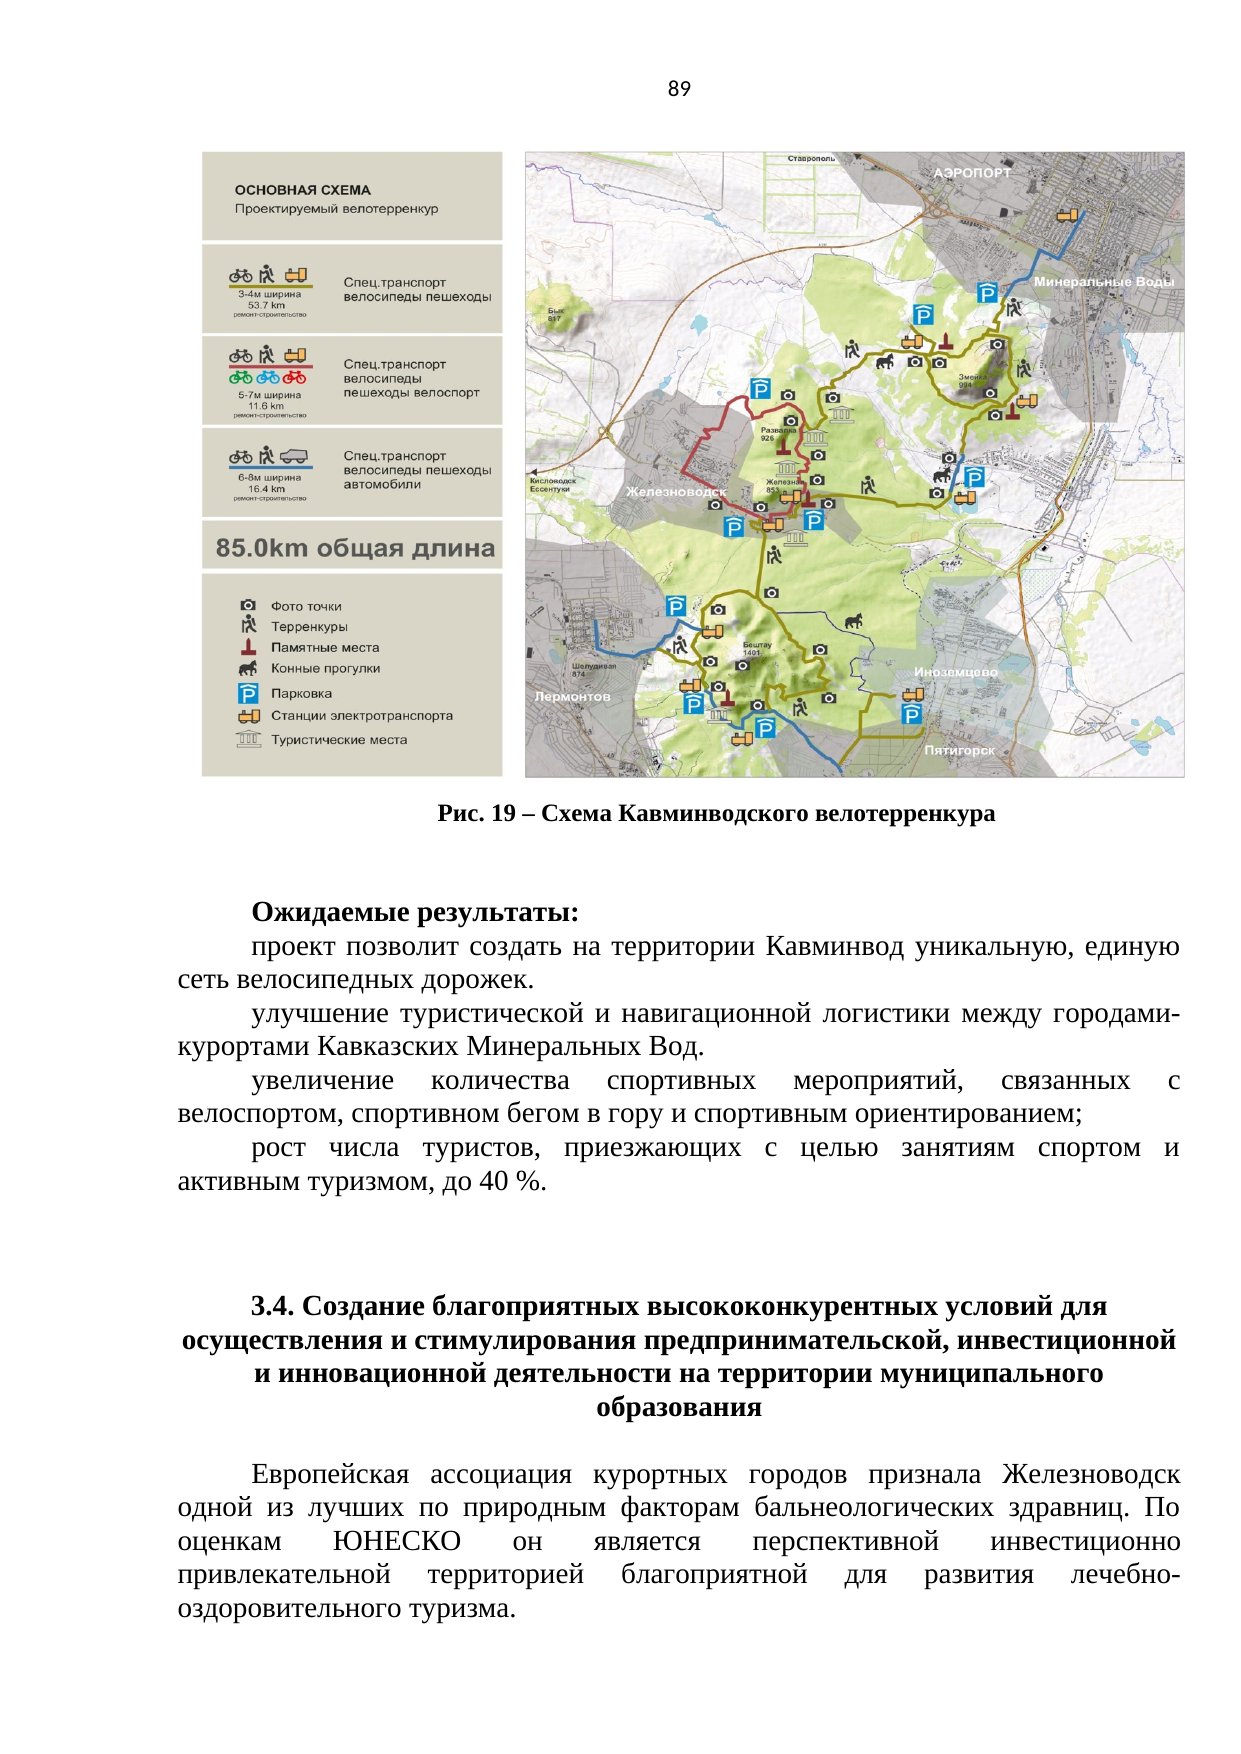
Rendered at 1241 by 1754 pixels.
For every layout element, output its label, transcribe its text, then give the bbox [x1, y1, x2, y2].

text проект позволит создать на территории Кавминвод уникальную, единую сеть велосипедных дорожек. [177, 928, 1181, 995]
text Рис. 19 – Схема Кавминводского велотерренкура [177, 799, 1181, 827]
text Европейская ассоциация курортных городов признала Железноводск одной из лучших по природным факторам бальнеологических здравниц. По оценкам ЮНЕСКО он является перспективной инвестиционно привлекательной территорией благоприятной для развития лечебно-оздоровительного туризма. [177, 1456, 1181, 1624]
text увеличение количества спортивных мероприятий, связанных с велоспортом, спортивном бегом в гору и спортивным ориентированием; [177, 1062, 1181, 1129]
text Ожидаемые результаты: [177, 894, 1181, 928]
text рост числа туристов, приезжающих с целью занятиям спортом и активным туризмом, до 40 %. [177, 1129, 1181, 1196]
text 3.4. Создание благоприятных высококонкурентных условий для осуществления и стимулирования предпринимательской, инвестиционной и инновационной деятельности на территории муниципального образования [177, 1288, 1181, 1422]
text улучшение туристической и навигационной логистики между городами-курортами Кавказских Минеральных Вод. [177, 995, 1181, 1062]
picture [177, 129, 1209, 799]
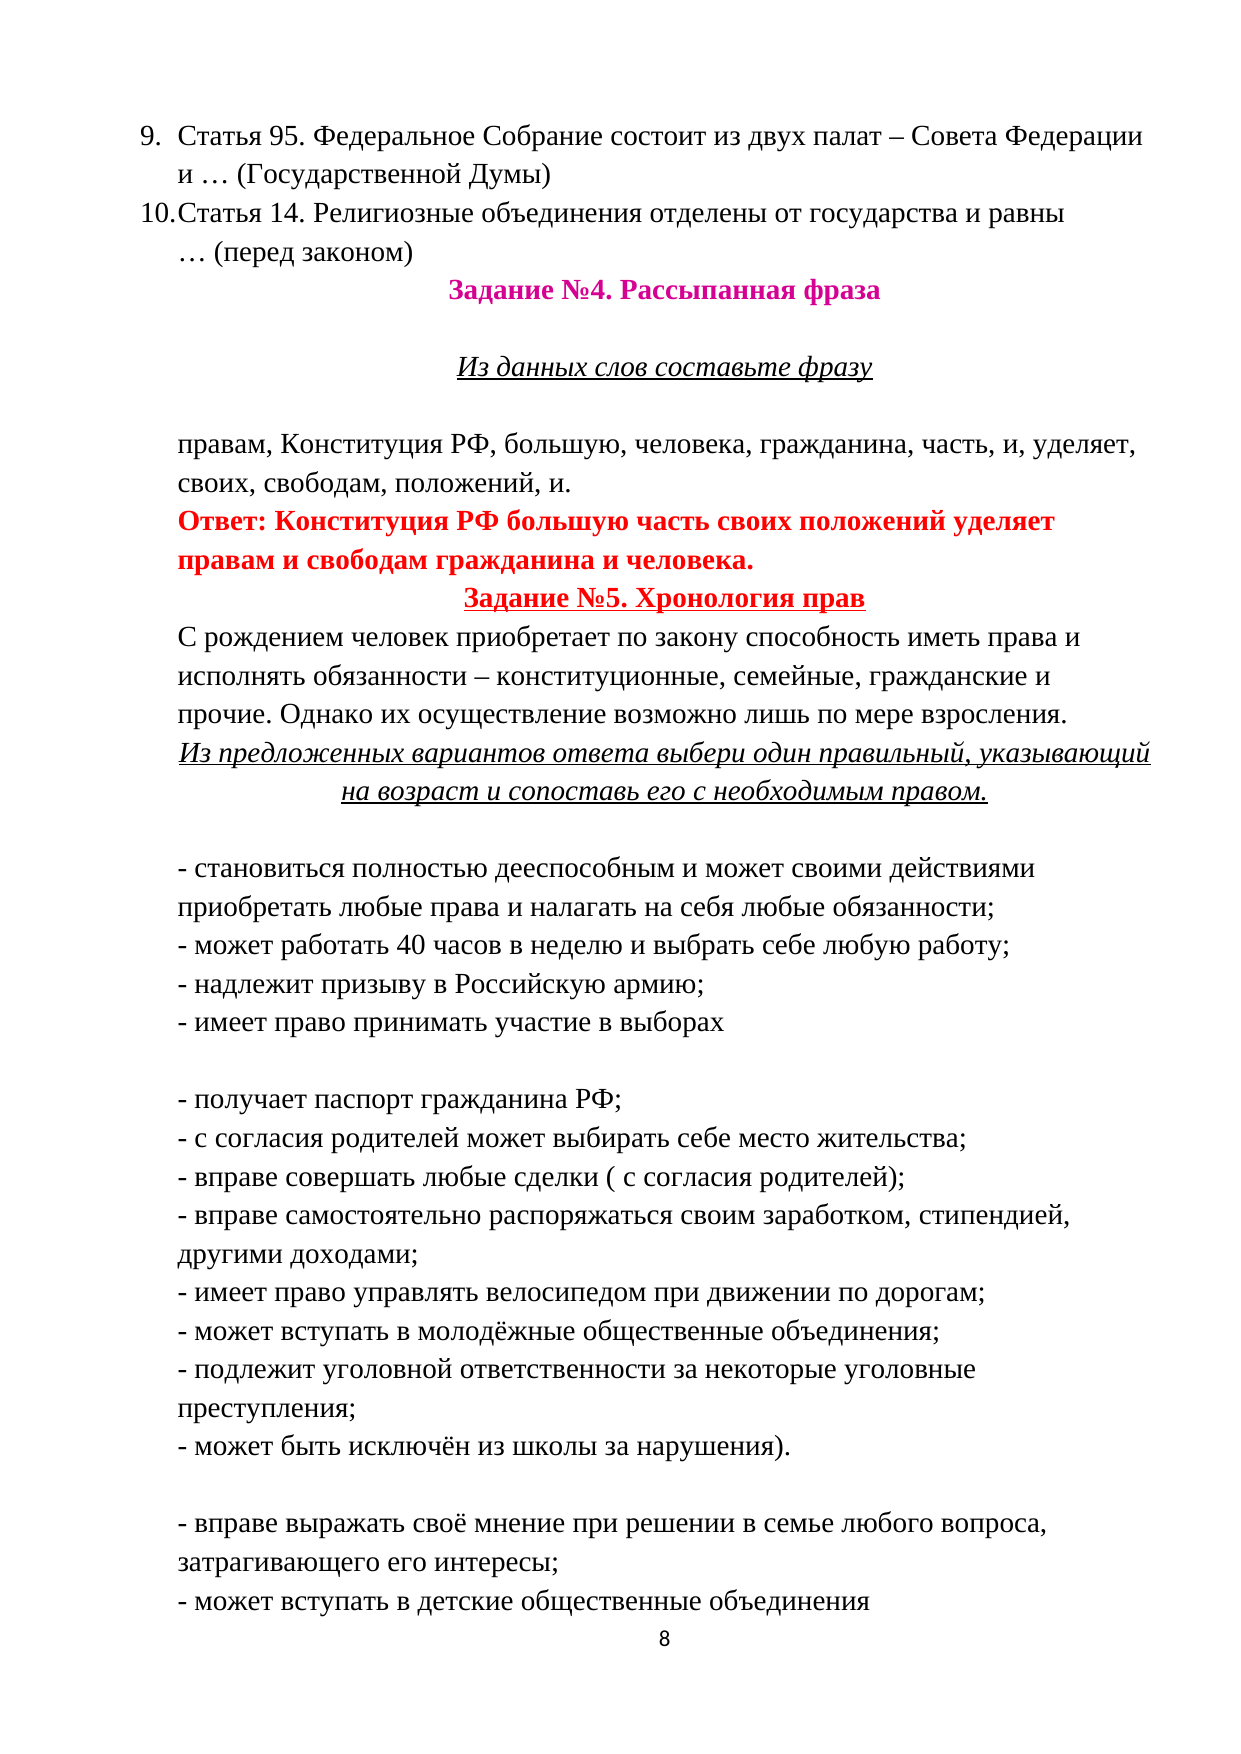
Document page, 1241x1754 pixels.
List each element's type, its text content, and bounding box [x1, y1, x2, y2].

----------

* _What you will do_
Lines from the one containing "Document page, 1241x1754 pixels." through the last line of the listing are to be restated word for word; no other line may appear.

* _Completed exercise_
Document page, 1241x1754 pixels.
List each element's type, its text content, and bounding box [x1, y1, x2, y2].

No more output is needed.